AIM OF THE EXERCISE
Skip all pictures. Set down only the lines starting at the line containing "11: 13.6 -> 13.5" and running to the end of the listing.

RECORDS SHOWN

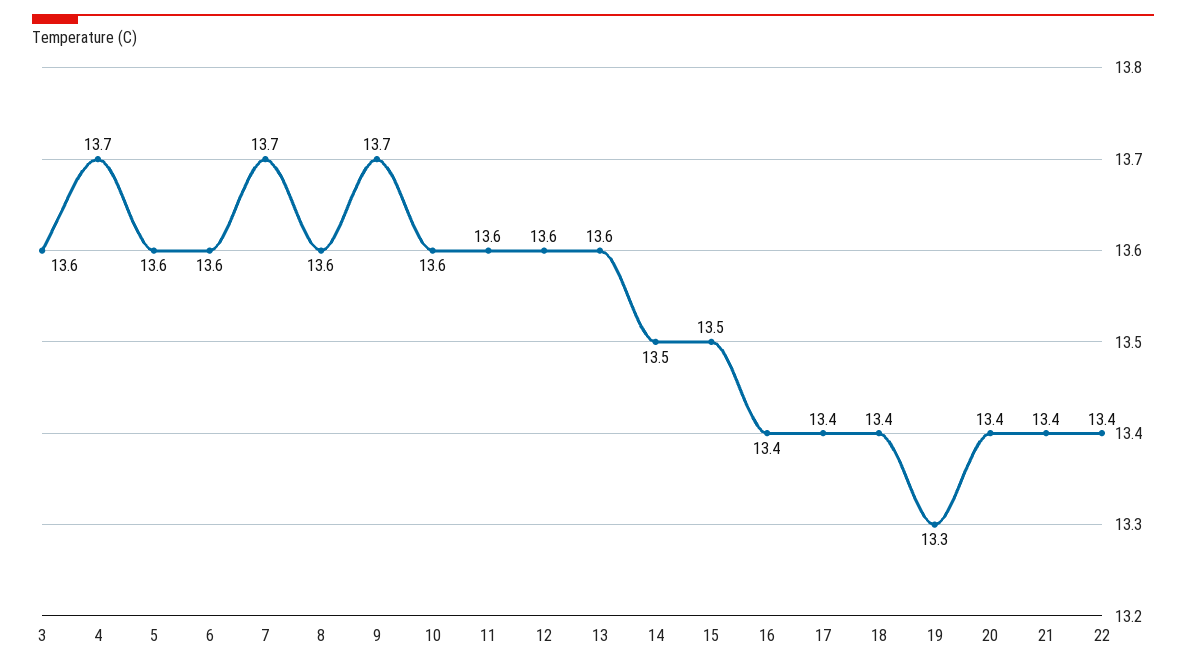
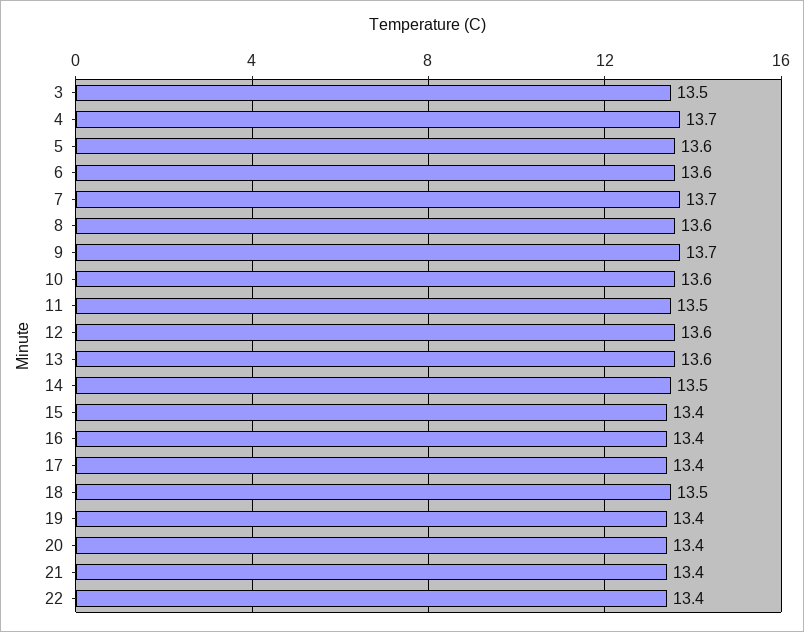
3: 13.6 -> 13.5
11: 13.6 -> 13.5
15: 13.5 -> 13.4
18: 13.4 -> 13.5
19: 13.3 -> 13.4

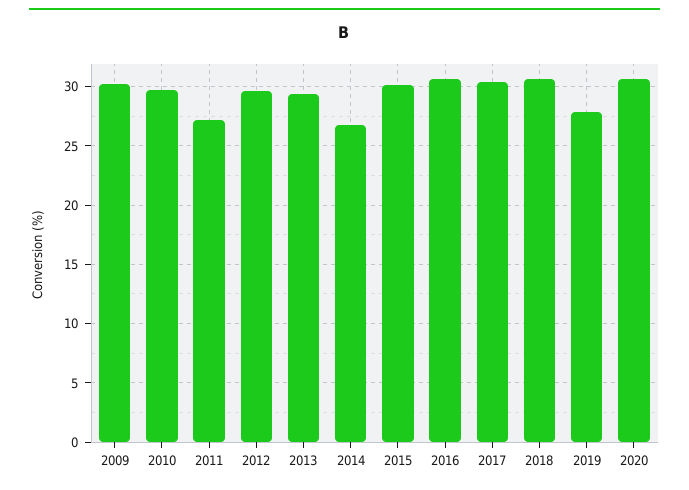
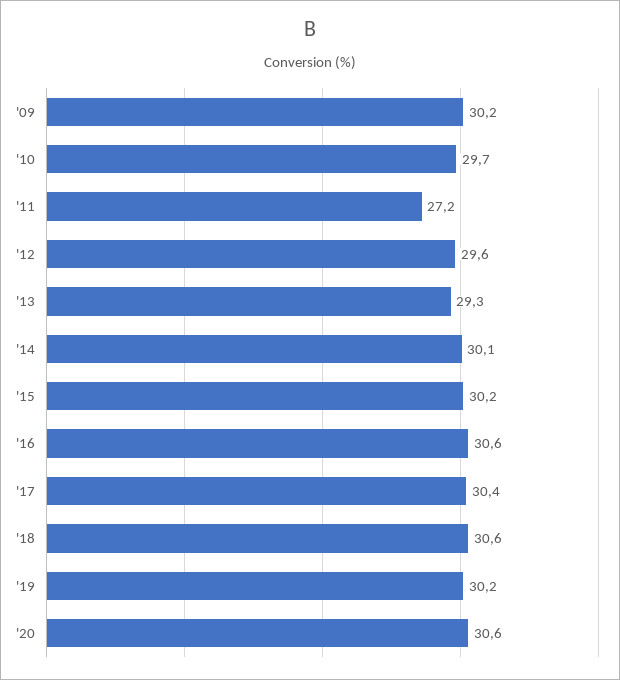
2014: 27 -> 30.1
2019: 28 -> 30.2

EXERCISE OUTPUT
11: 13.6 -> 13.5
15: 13.5 -> 13.4
18: 13.4 -> 13.5
19: 13.3 -> 13.4

2014: 27 -> 30.1
2019: 28 -> 30.2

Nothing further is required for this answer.